= EXERCISE DESCRIPTION =
Working from the start of the listing, please write out exactly the lines through the one that holds "Vehicle Unveilings, Special", both included, and omit all pictures.

= DATA FOR THIS EXERCISE =
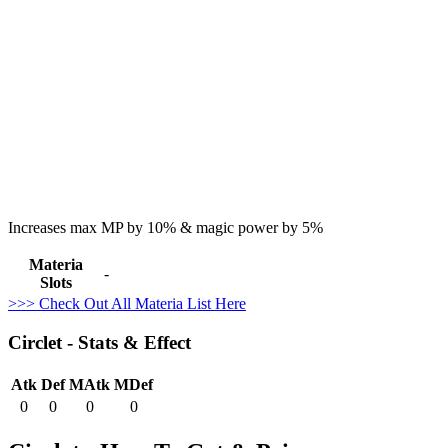
Increases max MP by 10% & magic power by 5%
Materia
-
Slots
>>> Check Out All Materia List Here
Circlet - Stats & Effect
Atk
Def
MAtk
MDef
0
0
0
0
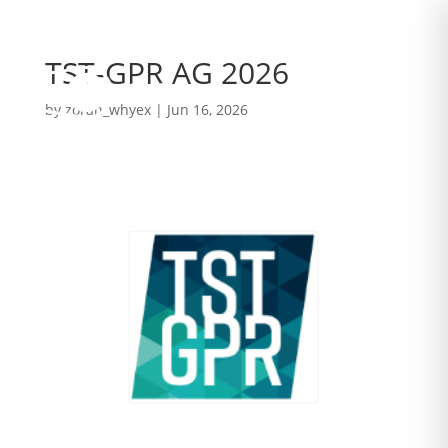
TST-GPR AG 2026
by
zoran_whyex
|
Jun 16, 2026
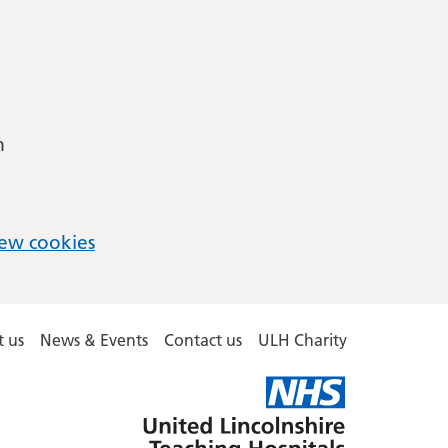
m
ew cookies
 us
News & Events
Contact us
ULH Charity
United
Lincolnshire
Hospitals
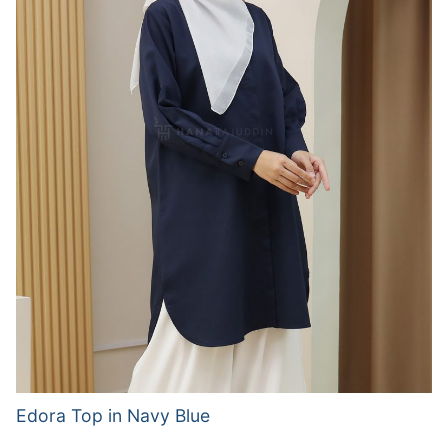
Edora Top in Navy Blue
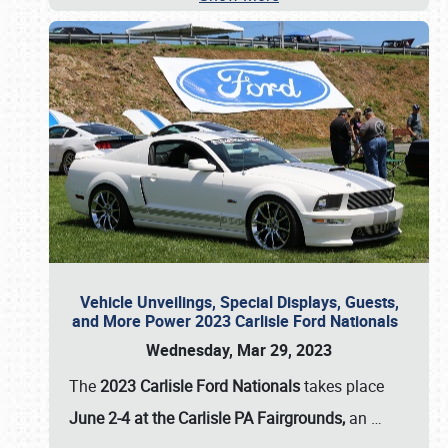
Vehicle Unveilings, Special Displays, Guests,
and More Power 2023 Carlisle Ford Nationals
Wednesday, Mar 29, 2023
The
2023 Carlisle Ford Nationals
takes place
June 2-4 at the Carlisle PA Fairgrounds,
an
…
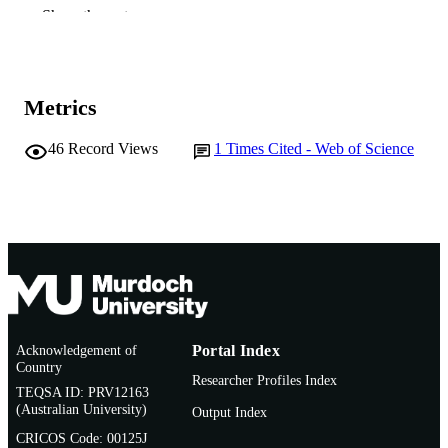
Elsevier
PUBLISHER
Show the rest
991005541739307891
IDENTIFIERS
© 2015 Elsevier Ireland Ltd.
COPYRIGHT
Metrics
Murdoch University
MURDOCH
46
Record Views
1
Times Cited - Web of Science
AFFILIATION
English
LANGUAGE
Journal article
RESOURCE
TYPE
Acknowledgement of
Portal Index
Country
Researcher Profiles Index
TEQSA ID: PRV12163
(Australian University)
Output Index
CRICOS Code: 00125J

= EXERCISE SOLUTION =
Increases max MP by 10% & magic power by 5%
Materia
-
Slots
>>> Check Out All Materia List Here
Circlet - Stats & Effect
Atk
Def
MAtk
MDef
0
0
0
0
TST-GPR AG 2026
by
zoran_whyex
|
Jun 16, 2026
m
ew cookies
 us
News & Events
Contact us
ULH Charity
United
Lincolnshire
Hospitals
Edora Top in Navy Blue
Vehicle Unveilings, Special Displays, Guests,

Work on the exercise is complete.